This is where I gloss over the hours we spent wandering around this gigantic place, admiring the plants. We ended up back at the restaurant where we had lunch then we drove back to the apartment for a much needed rest. We watched a couple of programmes on the Archos – Gilbert White and Monk – and then prepared for dinner.
For dinner we decided to walk down to the Trout Inn to try their ala carte offering. I have to say it’s highly recommended. Particularly if you get the good waiter with the spikey hair. The other one is just plain scary. Rather than standing straight and asking if all is ok once or twice, this guy bends down and thrusts his face into yours and, with a Boris Karloff rub of his hands, asks “Is everything alright for you?” Strange guy. He also tried to talk a table of ladies out of eating ala carte as they could get two for one on the standard pub food. But enough of him.

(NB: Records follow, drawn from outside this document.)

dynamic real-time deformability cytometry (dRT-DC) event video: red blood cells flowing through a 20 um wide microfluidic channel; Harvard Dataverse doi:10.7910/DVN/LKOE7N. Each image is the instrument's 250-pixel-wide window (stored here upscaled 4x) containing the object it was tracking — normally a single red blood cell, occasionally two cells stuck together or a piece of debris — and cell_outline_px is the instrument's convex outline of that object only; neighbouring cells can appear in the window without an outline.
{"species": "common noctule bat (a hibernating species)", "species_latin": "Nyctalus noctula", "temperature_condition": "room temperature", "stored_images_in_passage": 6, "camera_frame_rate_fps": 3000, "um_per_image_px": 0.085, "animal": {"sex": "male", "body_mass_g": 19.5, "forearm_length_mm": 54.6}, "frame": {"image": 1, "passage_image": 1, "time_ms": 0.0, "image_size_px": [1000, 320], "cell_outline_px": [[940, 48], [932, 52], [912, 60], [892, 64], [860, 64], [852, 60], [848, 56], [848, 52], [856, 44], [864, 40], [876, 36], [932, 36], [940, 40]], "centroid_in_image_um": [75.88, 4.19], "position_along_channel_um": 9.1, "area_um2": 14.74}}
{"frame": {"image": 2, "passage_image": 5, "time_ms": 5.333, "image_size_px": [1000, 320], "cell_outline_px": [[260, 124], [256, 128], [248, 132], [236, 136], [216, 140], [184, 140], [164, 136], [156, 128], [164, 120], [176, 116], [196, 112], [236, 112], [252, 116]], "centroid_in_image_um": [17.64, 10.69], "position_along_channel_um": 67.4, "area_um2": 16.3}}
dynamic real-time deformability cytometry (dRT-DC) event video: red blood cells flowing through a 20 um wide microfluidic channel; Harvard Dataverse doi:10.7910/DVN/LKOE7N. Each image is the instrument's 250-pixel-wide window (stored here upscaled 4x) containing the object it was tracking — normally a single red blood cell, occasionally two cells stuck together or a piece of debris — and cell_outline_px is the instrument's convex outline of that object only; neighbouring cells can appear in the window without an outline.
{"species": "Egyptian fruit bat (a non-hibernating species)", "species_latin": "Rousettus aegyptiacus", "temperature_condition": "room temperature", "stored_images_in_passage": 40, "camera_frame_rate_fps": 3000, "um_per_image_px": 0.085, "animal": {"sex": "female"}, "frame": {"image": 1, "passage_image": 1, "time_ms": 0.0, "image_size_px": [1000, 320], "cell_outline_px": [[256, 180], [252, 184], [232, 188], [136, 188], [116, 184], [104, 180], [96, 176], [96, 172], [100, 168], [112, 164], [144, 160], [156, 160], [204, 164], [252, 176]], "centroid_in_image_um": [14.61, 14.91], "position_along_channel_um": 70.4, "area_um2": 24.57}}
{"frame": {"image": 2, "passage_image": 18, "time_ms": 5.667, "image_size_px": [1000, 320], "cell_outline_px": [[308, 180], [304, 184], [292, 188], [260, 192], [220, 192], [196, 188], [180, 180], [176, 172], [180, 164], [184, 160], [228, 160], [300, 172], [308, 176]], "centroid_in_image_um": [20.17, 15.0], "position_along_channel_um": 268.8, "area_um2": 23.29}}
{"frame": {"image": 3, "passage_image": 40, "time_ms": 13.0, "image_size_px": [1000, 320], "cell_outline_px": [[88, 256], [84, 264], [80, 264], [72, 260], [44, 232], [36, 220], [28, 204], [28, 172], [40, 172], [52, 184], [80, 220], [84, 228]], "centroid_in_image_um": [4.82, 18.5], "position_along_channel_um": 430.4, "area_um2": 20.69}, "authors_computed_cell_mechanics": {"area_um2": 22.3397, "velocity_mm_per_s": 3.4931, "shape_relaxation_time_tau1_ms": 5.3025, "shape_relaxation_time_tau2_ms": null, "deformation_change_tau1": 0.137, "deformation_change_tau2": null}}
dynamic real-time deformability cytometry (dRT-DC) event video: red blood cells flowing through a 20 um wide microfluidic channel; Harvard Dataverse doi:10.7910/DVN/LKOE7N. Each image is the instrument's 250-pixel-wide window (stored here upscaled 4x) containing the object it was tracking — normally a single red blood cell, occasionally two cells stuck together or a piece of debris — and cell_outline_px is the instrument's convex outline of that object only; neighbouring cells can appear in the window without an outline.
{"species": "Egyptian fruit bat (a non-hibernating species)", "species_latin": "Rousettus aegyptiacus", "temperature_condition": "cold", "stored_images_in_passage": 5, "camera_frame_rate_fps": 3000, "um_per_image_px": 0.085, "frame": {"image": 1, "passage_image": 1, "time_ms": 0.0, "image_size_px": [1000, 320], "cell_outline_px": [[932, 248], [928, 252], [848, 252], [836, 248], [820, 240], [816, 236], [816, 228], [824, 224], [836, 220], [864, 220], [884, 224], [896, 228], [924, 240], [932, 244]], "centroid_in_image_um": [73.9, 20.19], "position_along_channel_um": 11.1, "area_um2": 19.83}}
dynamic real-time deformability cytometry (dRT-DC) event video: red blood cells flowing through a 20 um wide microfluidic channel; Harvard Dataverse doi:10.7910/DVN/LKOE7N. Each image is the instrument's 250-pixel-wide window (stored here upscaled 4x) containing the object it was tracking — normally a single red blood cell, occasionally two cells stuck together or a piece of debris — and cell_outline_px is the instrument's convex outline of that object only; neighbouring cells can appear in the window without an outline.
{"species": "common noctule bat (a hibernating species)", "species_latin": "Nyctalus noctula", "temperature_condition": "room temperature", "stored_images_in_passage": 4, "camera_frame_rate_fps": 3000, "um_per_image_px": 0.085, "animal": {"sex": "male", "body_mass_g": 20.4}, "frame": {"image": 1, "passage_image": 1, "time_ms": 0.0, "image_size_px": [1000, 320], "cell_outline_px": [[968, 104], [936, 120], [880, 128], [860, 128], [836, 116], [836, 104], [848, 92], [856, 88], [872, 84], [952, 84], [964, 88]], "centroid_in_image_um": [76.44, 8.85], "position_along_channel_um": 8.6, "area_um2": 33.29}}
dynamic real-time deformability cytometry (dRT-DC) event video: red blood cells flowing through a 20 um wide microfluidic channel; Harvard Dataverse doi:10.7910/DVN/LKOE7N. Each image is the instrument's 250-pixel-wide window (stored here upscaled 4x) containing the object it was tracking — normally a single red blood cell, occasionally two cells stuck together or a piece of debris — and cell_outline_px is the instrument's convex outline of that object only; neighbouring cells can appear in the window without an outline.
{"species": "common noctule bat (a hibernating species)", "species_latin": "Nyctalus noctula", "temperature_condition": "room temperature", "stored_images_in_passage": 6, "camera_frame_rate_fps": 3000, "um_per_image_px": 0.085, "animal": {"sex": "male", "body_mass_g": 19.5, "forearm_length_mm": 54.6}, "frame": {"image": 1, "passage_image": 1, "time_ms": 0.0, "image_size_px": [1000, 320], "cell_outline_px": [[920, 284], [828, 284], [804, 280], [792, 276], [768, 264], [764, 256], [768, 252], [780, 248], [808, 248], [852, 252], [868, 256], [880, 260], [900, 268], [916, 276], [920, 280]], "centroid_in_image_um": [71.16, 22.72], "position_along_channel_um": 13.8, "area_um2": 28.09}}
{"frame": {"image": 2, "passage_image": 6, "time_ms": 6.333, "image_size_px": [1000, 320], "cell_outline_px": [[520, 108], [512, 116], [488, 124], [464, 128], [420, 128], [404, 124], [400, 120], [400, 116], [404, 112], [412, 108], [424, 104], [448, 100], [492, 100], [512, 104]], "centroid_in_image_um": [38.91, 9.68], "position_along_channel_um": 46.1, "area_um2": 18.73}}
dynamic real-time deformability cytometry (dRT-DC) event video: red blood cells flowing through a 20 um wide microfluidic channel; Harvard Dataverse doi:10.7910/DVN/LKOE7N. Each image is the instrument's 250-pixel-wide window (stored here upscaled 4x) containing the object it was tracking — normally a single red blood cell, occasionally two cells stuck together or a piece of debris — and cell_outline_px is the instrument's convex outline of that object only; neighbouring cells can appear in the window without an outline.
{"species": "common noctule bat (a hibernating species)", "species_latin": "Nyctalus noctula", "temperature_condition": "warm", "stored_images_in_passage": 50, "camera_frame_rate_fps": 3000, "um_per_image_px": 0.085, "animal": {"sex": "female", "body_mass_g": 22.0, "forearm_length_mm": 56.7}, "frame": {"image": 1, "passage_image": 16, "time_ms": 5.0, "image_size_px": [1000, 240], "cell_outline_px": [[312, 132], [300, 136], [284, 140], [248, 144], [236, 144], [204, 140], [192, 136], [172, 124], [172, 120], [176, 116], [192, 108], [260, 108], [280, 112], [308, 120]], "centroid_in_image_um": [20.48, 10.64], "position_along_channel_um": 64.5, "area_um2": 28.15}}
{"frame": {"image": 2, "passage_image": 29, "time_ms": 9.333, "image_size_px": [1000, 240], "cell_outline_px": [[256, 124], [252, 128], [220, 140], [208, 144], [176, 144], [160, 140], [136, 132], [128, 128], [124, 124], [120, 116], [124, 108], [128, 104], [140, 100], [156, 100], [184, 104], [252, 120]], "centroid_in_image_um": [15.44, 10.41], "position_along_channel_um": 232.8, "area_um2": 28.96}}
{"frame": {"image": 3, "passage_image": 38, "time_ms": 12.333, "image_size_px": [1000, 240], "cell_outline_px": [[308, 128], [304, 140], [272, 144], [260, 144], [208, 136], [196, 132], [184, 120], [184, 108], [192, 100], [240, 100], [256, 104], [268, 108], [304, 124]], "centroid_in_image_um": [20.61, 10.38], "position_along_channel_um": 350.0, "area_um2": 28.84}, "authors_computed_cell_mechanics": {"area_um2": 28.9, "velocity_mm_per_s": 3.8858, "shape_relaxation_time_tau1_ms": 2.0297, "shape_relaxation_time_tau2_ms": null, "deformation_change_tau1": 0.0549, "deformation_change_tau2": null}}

I had a deliciously tender lamb rump atop dauphinoise potato and watercress with a garlic and Spanish sausage jus while Mirinda had a lovely beef Wellington. For dessert we indulged in sticky toffee pudding and ice cream – seriously yumbo! To accompany this delight I had a couple of pints of Old Bob…an obvious choice.
We then walked home down the pitch black road, across the invisible bridges, along the eerie tree lined drive and into the dark main building. There are no lights in the country and the moon had taken a holiday.